== Exercise passage ==

Django-ORM: distinct is needed. Why? - django

I am playing around with django ORM
import django
django.setup()
from django.contrib.auth.models import User, Group
from django.db.models import Count
# All users
print(User.objects.all().count())
# --> 742
# Should be: All users which are in a group.
# But the result is different. I don't understand this.
print(User.objects.filter(groups__in=Group.objects.all()).count())
# --> 1731
# All users which are in a group.
# distinct needed
print(User.objects.filter(groups__in=Group.objects.all()).distinct().count())
# --> 543
# All users which are in a group. Without distinct, annotate seems to do this.
print(User.objects.filter(groups__in=Group.objects.all()).annotate(Count('pk')).count())
# --> 543
# All users which are in no group
print(User.objects.filter(groups__isnull=True).count())
# --> 199
# 199 + 543 = 742 (nice)
I don't understand the second query which returns 1731.
I know that I can use distinct().

===

### Brief
Copy the Django ORM post word for word, starting with "# But the result" and going on through "print(User.objects.filter(groups__isnull=True).count())".

== Stored data ==

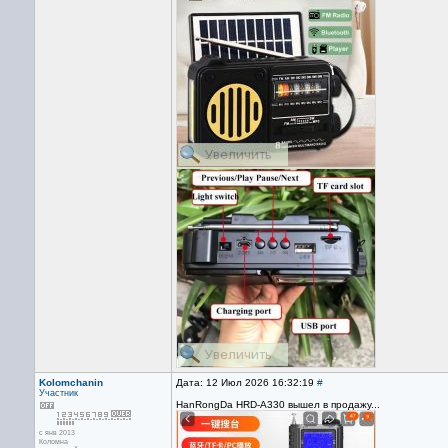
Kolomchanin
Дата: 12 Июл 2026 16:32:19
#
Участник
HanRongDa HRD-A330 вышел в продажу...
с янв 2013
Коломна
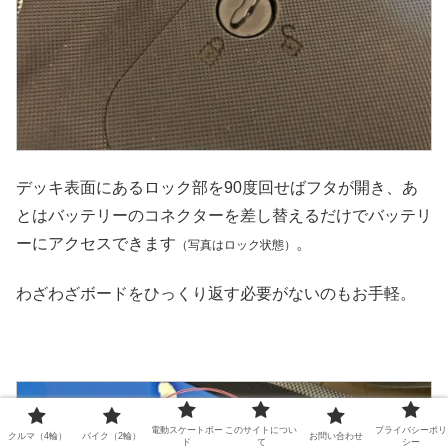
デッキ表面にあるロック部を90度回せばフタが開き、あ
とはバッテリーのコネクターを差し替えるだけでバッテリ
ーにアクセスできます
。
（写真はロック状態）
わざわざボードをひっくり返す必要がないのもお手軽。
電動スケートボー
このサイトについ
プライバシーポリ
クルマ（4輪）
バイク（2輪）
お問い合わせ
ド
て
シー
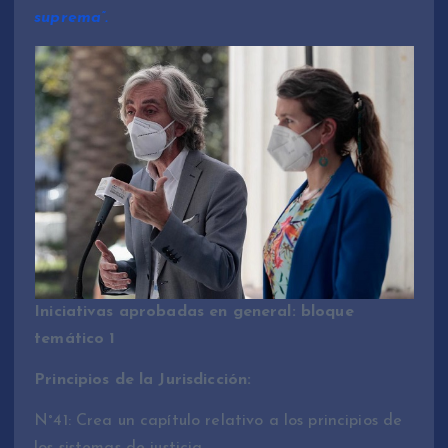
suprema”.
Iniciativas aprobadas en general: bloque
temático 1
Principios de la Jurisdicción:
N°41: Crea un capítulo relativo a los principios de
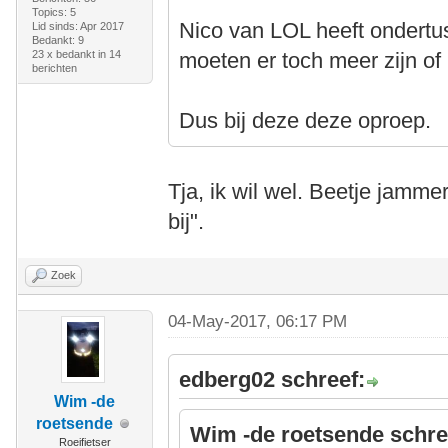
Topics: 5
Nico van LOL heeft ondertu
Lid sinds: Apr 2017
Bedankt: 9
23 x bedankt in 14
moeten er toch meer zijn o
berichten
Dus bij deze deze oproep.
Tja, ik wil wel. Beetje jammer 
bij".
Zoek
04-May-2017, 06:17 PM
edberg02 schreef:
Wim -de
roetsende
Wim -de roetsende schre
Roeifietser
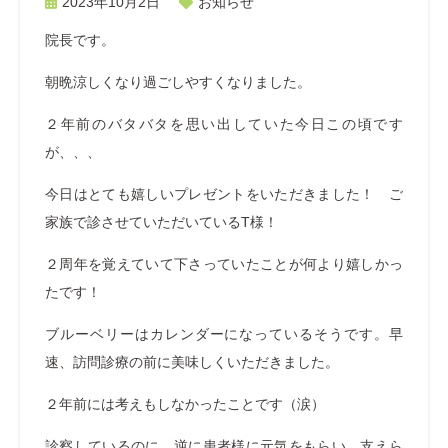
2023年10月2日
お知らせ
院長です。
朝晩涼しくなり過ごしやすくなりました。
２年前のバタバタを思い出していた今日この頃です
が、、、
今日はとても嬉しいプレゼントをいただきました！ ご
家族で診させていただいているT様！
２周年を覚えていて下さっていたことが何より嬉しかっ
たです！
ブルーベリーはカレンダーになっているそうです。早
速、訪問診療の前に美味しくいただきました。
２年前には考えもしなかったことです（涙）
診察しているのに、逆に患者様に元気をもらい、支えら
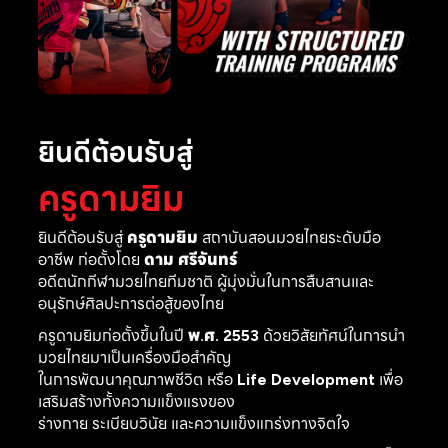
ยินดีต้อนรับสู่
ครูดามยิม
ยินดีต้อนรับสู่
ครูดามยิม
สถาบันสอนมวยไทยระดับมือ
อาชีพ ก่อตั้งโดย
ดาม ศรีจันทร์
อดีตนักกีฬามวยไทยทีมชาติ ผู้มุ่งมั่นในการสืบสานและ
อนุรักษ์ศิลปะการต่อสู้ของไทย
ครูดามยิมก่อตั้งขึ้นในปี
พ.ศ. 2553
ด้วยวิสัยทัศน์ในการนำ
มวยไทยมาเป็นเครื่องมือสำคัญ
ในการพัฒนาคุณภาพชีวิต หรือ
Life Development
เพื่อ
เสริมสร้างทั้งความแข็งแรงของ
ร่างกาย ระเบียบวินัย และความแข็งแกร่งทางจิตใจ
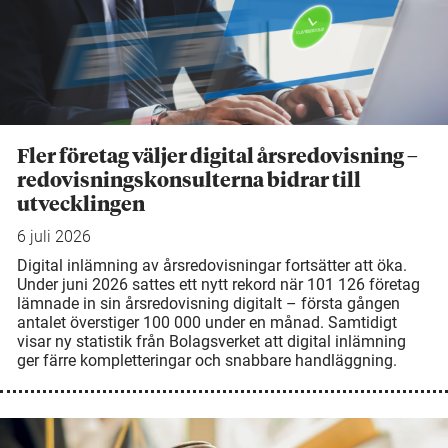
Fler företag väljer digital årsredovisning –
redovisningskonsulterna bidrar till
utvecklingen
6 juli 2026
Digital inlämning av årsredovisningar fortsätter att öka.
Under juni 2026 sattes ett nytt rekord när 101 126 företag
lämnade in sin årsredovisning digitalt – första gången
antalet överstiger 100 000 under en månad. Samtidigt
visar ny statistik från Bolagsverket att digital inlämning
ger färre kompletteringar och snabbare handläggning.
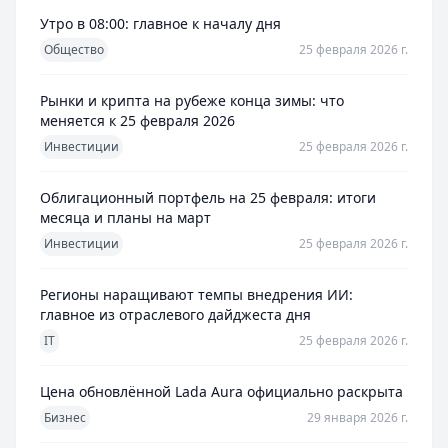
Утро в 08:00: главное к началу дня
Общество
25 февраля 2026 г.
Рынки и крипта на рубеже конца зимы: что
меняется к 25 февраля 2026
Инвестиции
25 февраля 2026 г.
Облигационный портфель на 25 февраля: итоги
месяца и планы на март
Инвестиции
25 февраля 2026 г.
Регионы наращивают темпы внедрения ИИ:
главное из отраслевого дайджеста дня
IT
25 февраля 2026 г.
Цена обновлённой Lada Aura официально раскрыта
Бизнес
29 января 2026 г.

===

### Task solution
# But the result is different. I don't understand this.
print(User.objects.filter(groups__in=Group.objects.all()).count())
# --> 1731
# All users which are in a group.
# distinct needed
print(User.objects.filter(groups__in=Group.objects.all()).distinct().count())
# --> 543
# All users which are in a group. Without distinct, annotate seems to do this.
print(User.objects.filter(groups__in=Group.objects.all()).annotate(Count('pk')).count())
# --> 543
# All users which are in no group
print(User.objects.filter(groups__isnull=True).count())